The lockdown is forcing organisations to change how they operate, and a new study has found that businesses are keen to use automation where possible

Businesses will need to consider how they adapt to operating under the continued threat of coronavirus, and many will call on IT to provide support for remote access and to automate human-intensive business processes.

Charles Towers-Clark, global chairman of Pod Group and author of The Weird CEO, described the changes that organisations have made during the lockdown as “almost like change on steroids”. He added: “The silver lining of Covid-19 is that it has forced people to make a change. In offices, this is geared to digital tools.”

For Towers-Clark, one of the effects of the lockdown is that people have changed their attitude to change. “The world has changed,” he said. “Those who don’t make changes will lose out.” 

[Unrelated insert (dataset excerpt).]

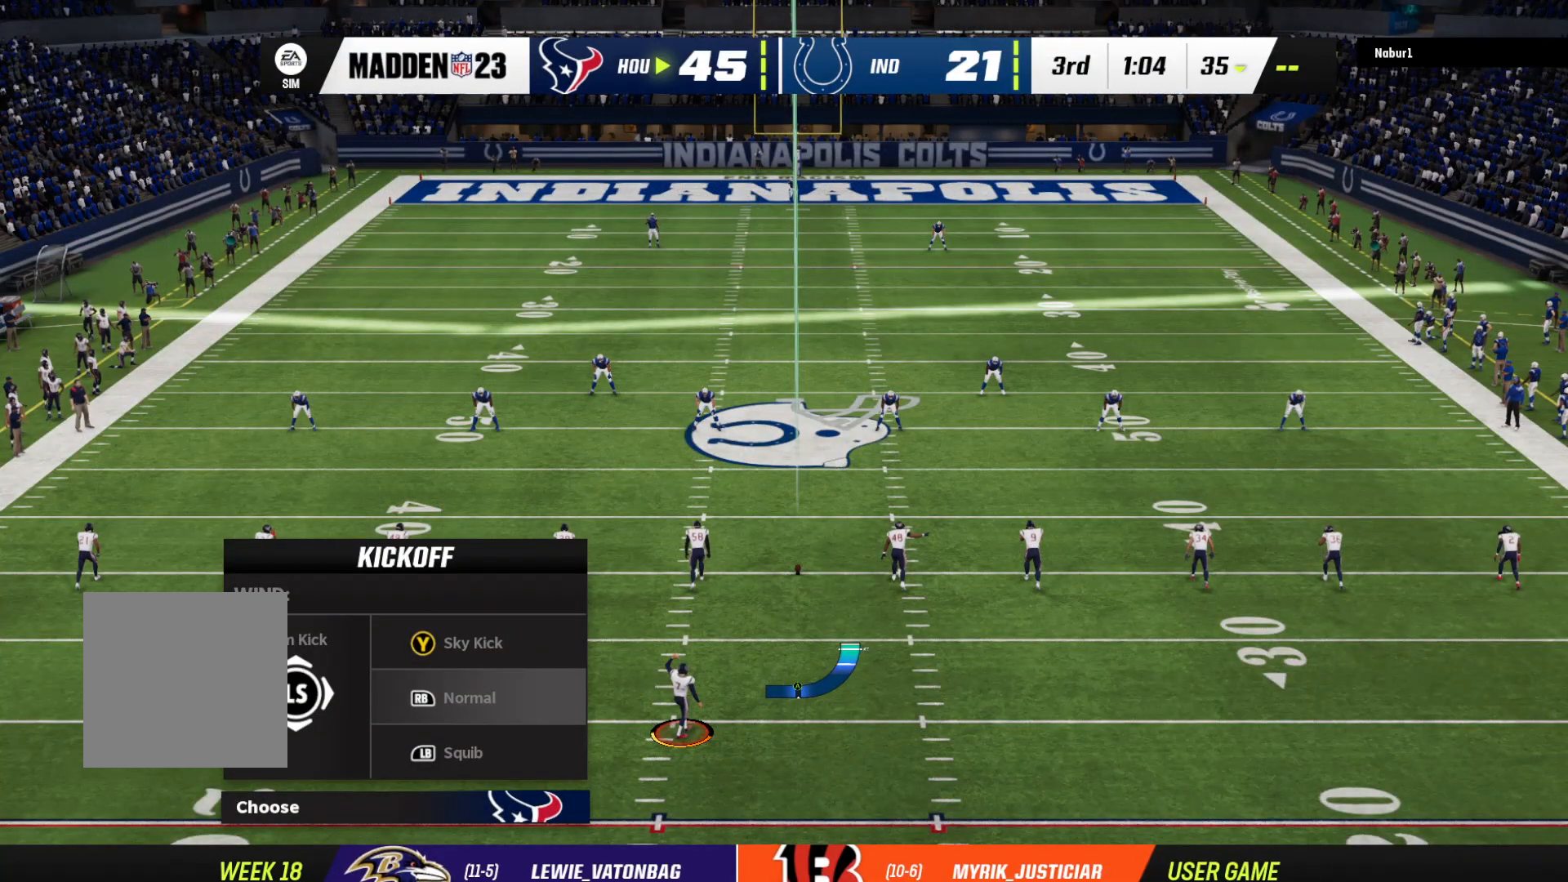
{"buttons": [], "left_stick": "center", "right_stick": "center", "events": []}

Across all sectors, organisations will need to assess how they operate under social distancing measures, given that a Covid-19 vaccine is potentially years away. This will inevitably lead to people who can work remotely continuing to do so rather than going into an office.

According to Towers-Clark, managers have to trust people to use the technology in the right way and trust that they do their work. A recent survey by Pod Group found that automation is now high on organisations’ agenda.

Pod Group asked 500 business leaders from across the UK for their opinion on automation in industry in the light of the pandemic. Respondents were decision-makers in companies of 250-plus employees from a range of industries. Data was collected between 21 and 22 April, 2020.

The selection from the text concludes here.